There is currently a small working party forming across Greater Manchester CRN and East midland Clinical Research Networks CRN’s who recognise the need for a similar model to ENRICH to provide a research platform for home care providers. There are many features that both care home and home care providers share in social care delivery, there is also a great deal which is vastly different and unique to the respective sectors. For example, care home staff arrive at the care home, and work a shift providing care and support as part of a team. Home care workers are out on the road working in individual homes, all areas, all weathers, all hours, and generally, all alone. This represents different circumstances with associated pressures, judgement calls, levels of skill and resilience.
We are at the beginning, a seed of an idea, but if the NIHR and CRNs are committed to social care research, then these organisations will need to consider with intent, what adjustments to the deeply embedded health lens, might need to be made to accommodate the very real and tangible differences, similarities and challenges these sectors face in delivering quality social care. What will it take to really embrace, support, and fund social care research? How might excellent practice and process and lessons learned through ENRICH help inform the development of a home care research platform and dramatically widen the research scope?
Research, Learning & Excellence Community (RELEC)
My main engagement focus has been with home care managers. To date, in Lincolnshire we have enlisted 15 willing to engage, home care provider organisations across the county into a group we have called RELEC. They are keen and eager to learn more about social care research, how evidence can be embedded into practice, how to engage with, relevant to their service, research opportunities, and crucially, how to influence the direction of future social care research, particularly, if this is the only meaningful way to drive essential change to a broken and dysfunctional system of care delivery.
In truth, in listening to care home managers, I hear similar yearnings and can’t help but wonder if they are given the opportunity to state what they would like research to focus on? what are the issues and concerns they have as busy, pressured registered care managers struggling in today’s social care climate to maintain aspirations of quality care and a happy work force to deliver it?
Further to this..
I have also endeavoured to engage with the Faith, Charity & Voluntary sectors who have expressed considerable interest in meeting with researchers who are now beginning to realise and recognise their immense contribution to social action, social justice, and social care provision.

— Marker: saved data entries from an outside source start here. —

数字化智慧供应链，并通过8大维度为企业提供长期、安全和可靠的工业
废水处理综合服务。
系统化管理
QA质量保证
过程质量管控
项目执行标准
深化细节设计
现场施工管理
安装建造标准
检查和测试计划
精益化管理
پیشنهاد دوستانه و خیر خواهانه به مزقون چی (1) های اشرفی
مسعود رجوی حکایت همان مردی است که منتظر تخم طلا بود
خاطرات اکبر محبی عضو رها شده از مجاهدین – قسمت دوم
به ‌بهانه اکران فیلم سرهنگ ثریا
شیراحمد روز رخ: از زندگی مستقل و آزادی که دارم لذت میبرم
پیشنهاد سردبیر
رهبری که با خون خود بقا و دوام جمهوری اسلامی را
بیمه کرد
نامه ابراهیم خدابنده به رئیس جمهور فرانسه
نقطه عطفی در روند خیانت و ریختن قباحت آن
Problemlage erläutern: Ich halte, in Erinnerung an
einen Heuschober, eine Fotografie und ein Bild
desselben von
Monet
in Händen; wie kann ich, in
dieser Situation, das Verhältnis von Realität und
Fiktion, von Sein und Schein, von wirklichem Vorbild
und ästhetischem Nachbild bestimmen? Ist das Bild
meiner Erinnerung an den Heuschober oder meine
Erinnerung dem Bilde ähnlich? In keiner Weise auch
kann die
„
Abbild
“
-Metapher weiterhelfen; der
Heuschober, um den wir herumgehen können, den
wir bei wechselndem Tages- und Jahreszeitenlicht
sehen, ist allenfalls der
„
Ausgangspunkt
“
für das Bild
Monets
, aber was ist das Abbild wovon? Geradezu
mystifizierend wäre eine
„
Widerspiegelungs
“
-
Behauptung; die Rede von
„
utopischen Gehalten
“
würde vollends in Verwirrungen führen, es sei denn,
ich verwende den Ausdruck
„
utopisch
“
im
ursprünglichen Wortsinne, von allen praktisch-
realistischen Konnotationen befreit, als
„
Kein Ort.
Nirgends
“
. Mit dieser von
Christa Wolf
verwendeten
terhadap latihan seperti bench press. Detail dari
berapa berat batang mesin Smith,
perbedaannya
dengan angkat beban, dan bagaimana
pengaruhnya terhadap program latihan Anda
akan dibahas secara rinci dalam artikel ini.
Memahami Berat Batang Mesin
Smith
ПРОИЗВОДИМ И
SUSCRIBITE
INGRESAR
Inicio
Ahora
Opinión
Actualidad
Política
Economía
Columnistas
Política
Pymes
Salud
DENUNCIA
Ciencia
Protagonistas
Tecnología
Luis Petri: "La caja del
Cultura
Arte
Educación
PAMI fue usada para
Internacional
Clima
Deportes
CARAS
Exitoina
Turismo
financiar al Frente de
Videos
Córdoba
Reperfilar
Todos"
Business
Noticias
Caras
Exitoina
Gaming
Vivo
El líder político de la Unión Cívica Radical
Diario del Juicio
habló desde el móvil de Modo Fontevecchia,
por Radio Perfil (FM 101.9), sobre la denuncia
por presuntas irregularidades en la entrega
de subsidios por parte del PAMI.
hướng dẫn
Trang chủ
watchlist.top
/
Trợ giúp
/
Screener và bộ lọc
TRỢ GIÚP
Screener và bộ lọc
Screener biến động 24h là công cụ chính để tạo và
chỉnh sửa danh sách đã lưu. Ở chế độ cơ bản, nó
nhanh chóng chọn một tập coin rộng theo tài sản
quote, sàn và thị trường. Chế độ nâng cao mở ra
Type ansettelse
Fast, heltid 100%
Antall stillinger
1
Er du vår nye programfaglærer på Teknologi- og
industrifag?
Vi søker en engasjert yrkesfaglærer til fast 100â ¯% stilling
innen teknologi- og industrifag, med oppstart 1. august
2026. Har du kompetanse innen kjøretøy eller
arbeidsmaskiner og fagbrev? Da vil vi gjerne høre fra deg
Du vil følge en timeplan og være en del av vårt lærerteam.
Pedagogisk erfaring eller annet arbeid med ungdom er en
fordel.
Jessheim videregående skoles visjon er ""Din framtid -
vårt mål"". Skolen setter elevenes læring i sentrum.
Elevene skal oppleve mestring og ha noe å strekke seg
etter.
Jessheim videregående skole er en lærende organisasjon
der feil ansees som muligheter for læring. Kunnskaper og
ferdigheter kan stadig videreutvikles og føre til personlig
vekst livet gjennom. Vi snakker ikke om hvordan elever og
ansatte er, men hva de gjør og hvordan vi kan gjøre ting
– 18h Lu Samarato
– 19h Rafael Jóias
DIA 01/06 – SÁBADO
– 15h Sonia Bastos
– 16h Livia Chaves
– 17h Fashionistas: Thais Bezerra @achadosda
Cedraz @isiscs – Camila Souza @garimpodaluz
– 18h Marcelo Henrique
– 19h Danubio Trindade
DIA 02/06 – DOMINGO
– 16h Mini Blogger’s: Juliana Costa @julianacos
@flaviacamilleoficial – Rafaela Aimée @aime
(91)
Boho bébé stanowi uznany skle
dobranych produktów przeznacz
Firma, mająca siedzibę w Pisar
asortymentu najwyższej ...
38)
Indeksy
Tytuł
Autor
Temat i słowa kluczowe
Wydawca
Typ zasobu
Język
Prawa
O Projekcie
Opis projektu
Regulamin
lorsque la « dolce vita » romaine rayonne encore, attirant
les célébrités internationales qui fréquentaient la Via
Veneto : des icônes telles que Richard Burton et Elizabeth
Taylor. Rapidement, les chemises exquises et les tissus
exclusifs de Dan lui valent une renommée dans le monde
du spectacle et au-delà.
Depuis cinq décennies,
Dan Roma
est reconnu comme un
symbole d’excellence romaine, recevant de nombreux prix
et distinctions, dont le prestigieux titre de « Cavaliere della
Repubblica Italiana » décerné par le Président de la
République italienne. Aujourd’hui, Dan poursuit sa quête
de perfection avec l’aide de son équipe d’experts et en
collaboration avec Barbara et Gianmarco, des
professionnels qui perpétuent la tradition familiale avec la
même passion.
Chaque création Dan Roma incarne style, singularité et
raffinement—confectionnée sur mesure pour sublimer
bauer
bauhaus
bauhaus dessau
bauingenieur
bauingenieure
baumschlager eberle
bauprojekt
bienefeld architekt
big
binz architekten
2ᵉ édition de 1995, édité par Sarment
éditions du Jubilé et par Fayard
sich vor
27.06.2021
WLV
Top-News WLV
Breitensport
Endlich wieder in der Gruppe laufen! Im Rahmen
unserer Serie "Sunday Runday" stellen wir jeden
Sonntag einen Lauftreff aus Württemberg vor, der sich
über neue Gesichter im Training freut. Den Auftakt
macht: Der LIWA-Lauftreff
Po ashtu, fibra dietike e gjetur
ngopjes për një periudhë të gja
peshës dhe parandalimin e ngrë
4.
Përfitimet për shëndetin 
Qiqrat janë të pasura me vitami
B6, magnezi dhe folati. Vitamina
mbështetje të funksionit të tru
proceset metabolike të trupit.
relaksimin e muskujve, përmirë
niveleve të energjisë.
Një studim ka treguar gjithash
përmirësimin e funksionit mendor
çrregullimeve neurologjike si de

There is further research scope for other vital groups like social workers and practitioners, the growing number of personal assistants providing what is normally regulated care by home care agencies, but are themselves unregulated, the army of informal and unpaid carers and essentially, the users of social care provision, their families, and carers. There is quite simply, a vast amount of social care provision across little known sectors, flying under the research radar.
A final lesson
Regardless of whether the sector is care home or home care, if research is not relevant to their service delivery, experience, challenges, and the desperate need to change things, there is little likelihood of anything beyond fleeting or temporary research engagement.